On the bright side, less than one year ago, Nabeel Rajab, a blogger who heads the Bahrain Centre for Human Rights, was released after international pressure. However, the situation for journalists is still extremely oppressive in Bahrain, with a total of 12 reporters currently detained. Moreover, since the start of the Covid-19 pandemic, these detainees have witnessed a new ban on medical appointments and family visits by prison authorities.

Among media professionals, women face widespread restrictions in practicing and expressing themselves. They are vulnerable to targeted efforts at intimidation, censorship, and allegations of defamation. Moreover, they face, as in other parts of the world, patriarchal stereotypes. Women journalists’ freedom of movement tends to be more restricted and policed than that of their male counterparts. Their access to sources and information is made more difficult on multiple levels. Finally, politicians and the public at large seem to be less tolerant of controversial views when they are expressed by women. 
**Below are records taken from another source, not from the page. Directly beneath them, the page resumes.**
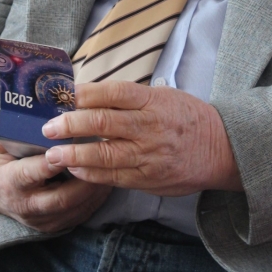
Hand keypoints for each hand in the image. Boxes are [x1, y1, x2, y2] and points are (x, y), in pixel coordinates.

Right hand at [0, 119, 111, 232]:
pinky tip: (107, 181)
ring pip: (74, 208)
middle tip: (102, 157)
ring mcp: (41, 219)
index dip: (51, 162)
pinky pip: (80, 215)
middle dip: (83, 179)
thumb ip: (12, 125)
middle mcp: (25, 204)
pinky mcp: (54, 226)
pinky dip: (95, 199)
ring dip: (94, 189)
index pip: (31, 173)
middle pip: (60, 197)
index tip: (69, 147)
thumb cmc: (0, 158)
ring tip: (111, 167)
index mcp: (9, 181)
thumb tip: (33, 102)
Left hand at [42, 81, 242, 195]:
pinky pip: (114, 177)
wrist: (222, 149)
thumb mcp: (164, 96)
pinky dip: (91, 174)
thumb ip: (131, 99)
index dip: (87, 93)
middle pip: (104, 123)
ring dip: (74, 155)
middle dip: (71, 124)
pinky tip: (75, 169)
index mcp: (153, 101)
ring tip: (53, 154)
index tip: (65, 95)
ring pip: (105, 154)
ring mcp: (149, 154)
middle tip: (49, 126)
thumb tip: (89, 96)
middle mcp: (150, 126)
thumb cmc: (187, 118)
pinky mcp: (149, 178)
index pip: (115, 92)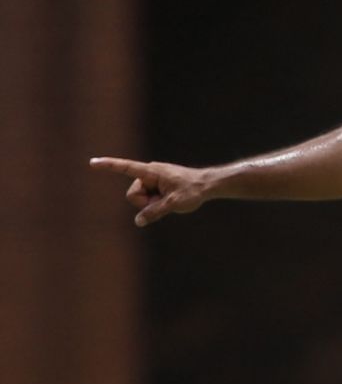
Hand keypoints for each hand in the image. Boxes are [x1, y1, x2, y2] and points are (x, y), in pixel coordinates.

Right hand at [90, 156, 214, 225]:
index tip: (92, 162)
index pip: (125, 168)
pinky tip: (170, 199)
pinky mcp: (156, 186)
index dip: (108, 166)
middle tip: (166, 201)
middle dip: (145, 203)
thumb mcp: (174, 203)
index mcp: (150, 172)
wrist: (208, 185)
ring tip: (171, 199)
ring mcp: (152, 180)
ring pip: (141, 199)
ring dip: (153, 204)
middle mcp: (148, 174)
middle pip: (133, 195)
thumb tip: (139, 221)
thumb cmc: (193, 190)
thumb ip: (155, 212)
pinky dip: (156, 203)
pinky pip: (148, 199)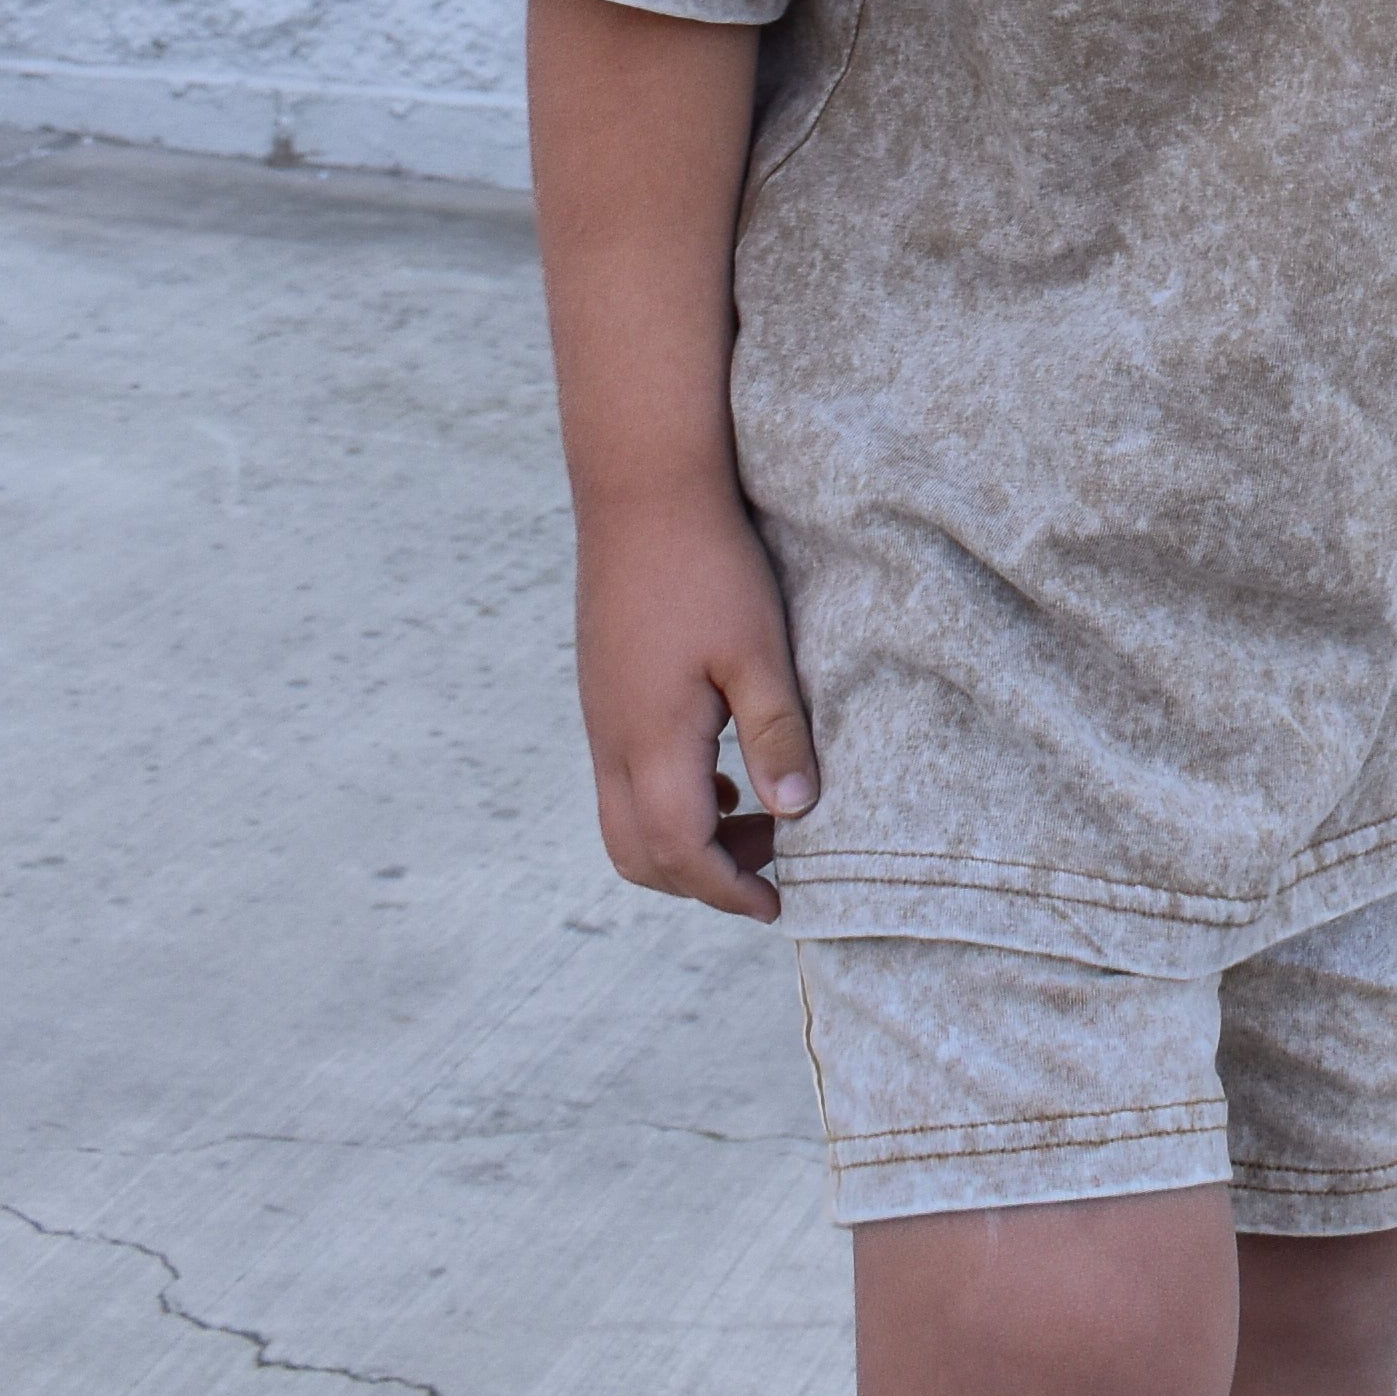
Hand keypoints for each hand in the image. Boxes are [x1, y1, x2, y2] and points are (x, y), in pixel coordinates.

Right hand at [575, 486, 818, 919]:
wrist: (642, 490)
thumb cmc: (709, 565)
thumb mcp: (759, 650)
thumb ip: (777, 735)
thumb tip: (797, 815)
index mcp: (650, 739)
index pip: (678, 852)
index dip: (728, 890)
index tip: (779, 905)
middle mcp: (611, 739)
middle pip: (637, 853)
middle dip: (701, 880)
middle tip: (770, 867)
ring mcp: (599, 717)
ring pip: (622, 820)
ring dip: (684, 841)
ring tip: (757, 821)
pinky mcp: (603, 694)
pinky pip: (622, 779)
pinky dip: (669, 802)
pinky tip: (723, 772)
The most recent development in this ambit refers to the European Parliament resolution that was adopted on 11 March 2021 by 633 votes in favour, 11 against with 45 abstentions. The European Parliament further strongly deplores the de facto moratorium’s lifting on the use of the death penalty in Bahrain and calls on the authorities to introduce immediately a new moratorium on the use of capital punishment as a step towards its abolition. MEPs also demand that all human rights defenders and prisoners of conscience be immediately and unconditionally released.The Bahraini government must stop harassing human rights defenders and instantly lift the travel ban, MEPs stress. The country’s authorities must also guarantee that human rights defenders are able to carry out their legitimate activities under all circumstances.

Freedom of expression can be considered the main emanation of man within society. Its full recognition safeguards the stability of modern states and represents the foundation of democracy. Like all freedoms, it cannot fail to have limits, however, these limits cannot be defined by political or religious orientations, much less by authoritarian regimes, but only by respect for others.